April FX Consensus Forecast

April FX Consensus Forecast

The US economy was gripped by a slew of activities in March. The Russia-Ukraine crisis, supply chain troubles, rising commodities, and energy prices, persistently high inflation, and finally Biden's budget for the new year, kept markets on the backfoot and risk sentiment cautious. However, according to the latest data, the U.S. economy concluded 2021 by increasing at a robust 6.9% annual rate in the last quarter of the year, slightly below predictions. The nation's Gross Domestic Product — the total output of goods and services — increased by 5.7% in 2021, the strongest calendar-year rise since a 7.2% increase in 1984 in the aftermath of a severe recession. This is slightly less than the government's initial prediction of 7%. The lower figure is owed to a slowdown in consumer spending as well as fewer exports. Moreover, economists think that growth would decelerate considerably this year, particularly in the first quarter of 2022. Higher inflation is anticipated to weigh on consumer spending as Americans become more gloomy about the economy. Home sales have declined as the Federal Reserve has begun to raise borrowing costs, resulting in a dramatic increase in mortgage rates. Exports may suffer as a result of the disruption to international economies caused by Russia's invasion of Ukraine.

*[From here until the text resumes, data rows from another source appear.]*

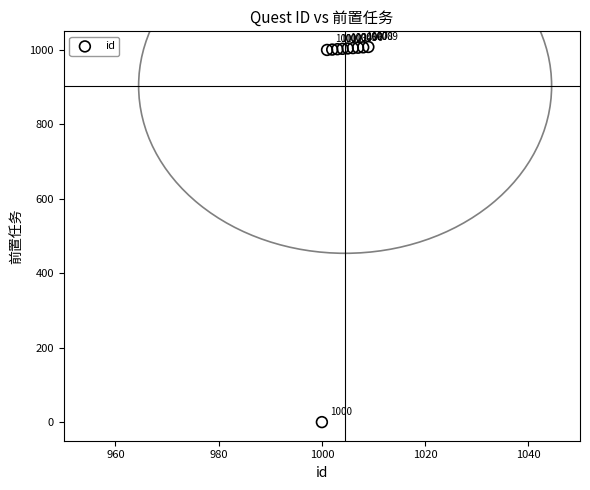

What is the range of Y values (max minus min)?

1008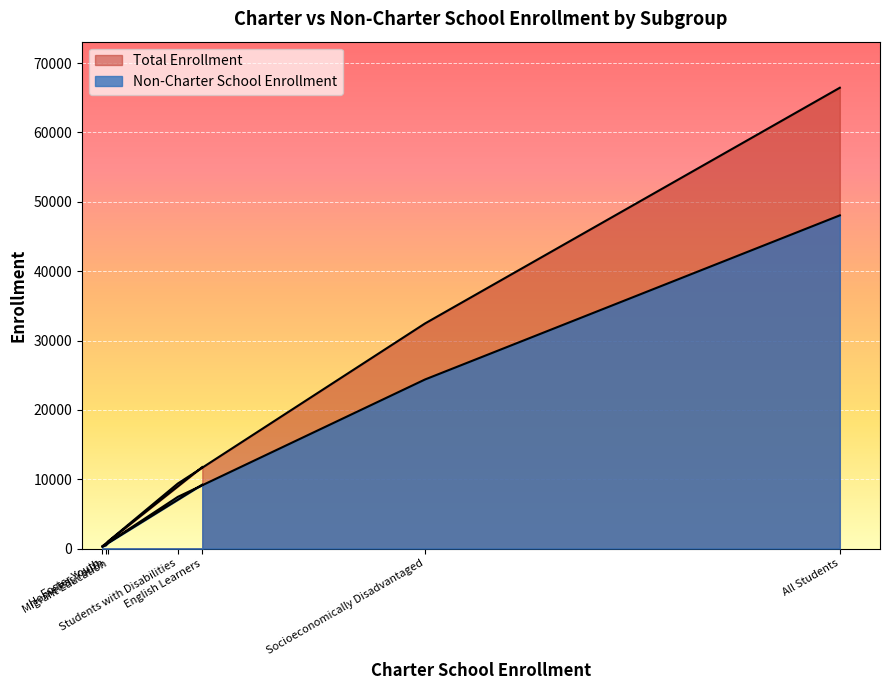

Where does the Non-Charter School Enrollment series first go above 7455?

English Learners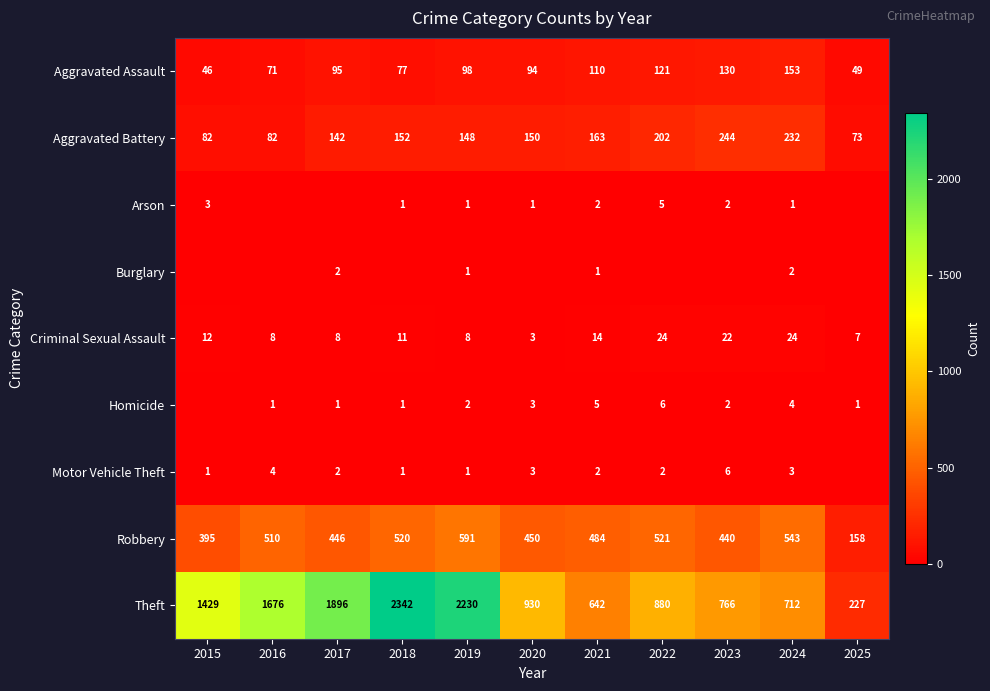

What is the greatest value displayed?

2342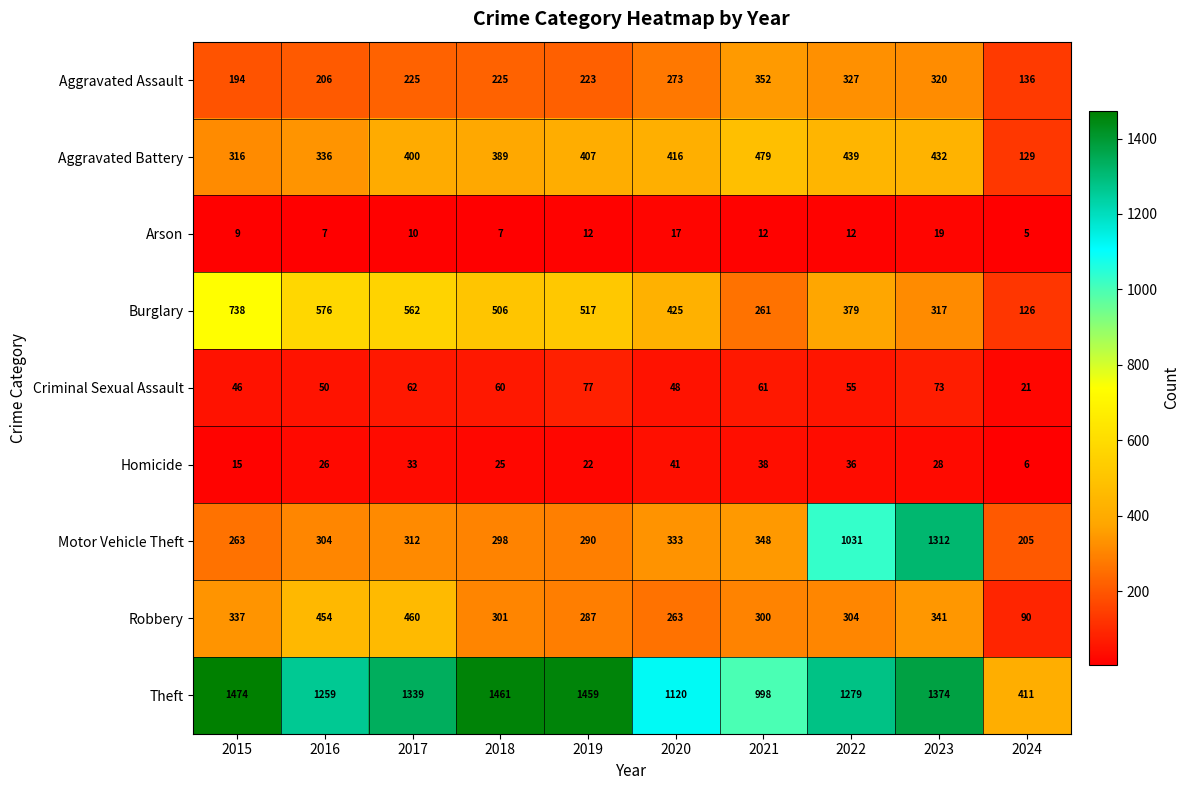

What is the sum of the Criminal Sexual Assault values at 2018 and 2021?

121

Inflation is at a four-decade high, and the Fed is pondering a half-point rise at its next meeting to bring it down. The latest data shows that consumer prices in the United States increased in February to a new 40-year high, with inflation expected to soar much more in the aftermath of Russia's invasion of Ukraine. The consumer price index increased 7.9% year on year, following a 7.5% annual gain in January. The widely observed inflation gauge was up 0.8% month on month in February, indicating higher gasoline, food, and shelter expenses. Excluding volatile food and energy components, so-called core prices rose 0.5% month on month and 6.4% year on year. The results demonstrate that the inflationary cloud has become more persistent and expansive over the economy. The price increase has compelled the Federal Reserve to halt its two-year period of near-zero interest rates. This month, Fed officials lifted their benchmark lending rate from zero to a quarter-point increase. To ensure that this persistent pricing pressure subsides, Chair Powell and his colleagues have shifted from a long-standing preference for slow and gradual interest-rate increases and signaled a front-loading policy with a half-point hike on the table in May and more to come.  

Consumer confidence upholds and business investments are ramping up. Consumer confidence in the United States increased in March, indicating that good job growth offset Americans' concerns about decades-high inflation, which threatens spending and growth. The Conference Board's index, which measures consumer confidence rose to 107.2 from 105.7 in February, which was the lowest score in a year. Despite the increase in confidence, Americans are experiencing the biggest inflation since 1982, which is already forcing some to curtail their purchases of particular goods or services, and a slowdown in consumption would represent a risk to economic growth. Having said that, according to the most recent statistics, retail sales in February climbed modestly at 0.3%, compared to predictions of 0.4%

Moreover, despite rising inflationary pressures, persistent labor market improvements have pushed employment back to pre-pandemic levels in several areas, bolstering US households. The economy likely added about half a million jobs in March, while the unemployment rate dipped to 3.7%. Despite solid labor market and salary growth, the average interest rate on a 30-year fixed-rate mortgage in the United States jumped to 4.42%, such market volatility is uncommon and the last time interest rates recovered so swiftly was nearly two decades ago.

On the business side, as a result of the pandemic, American corporations are developing their investments in technology and other capital expenditures. After adjusting for inflation, private nonresidential business investment increased 7.4% in 2021 compared to the previous year, the quickest rate since 2012 and a notable rebound from the 5.3% decrease in 2020. Economists predict that company expenditure will remain strong this year. According to the Institute for Supply Management, manufacturing firms intend to increase capital expenditures by 7.7% in nominal terms in 2022. Service companies anticipate a 10.3% increase.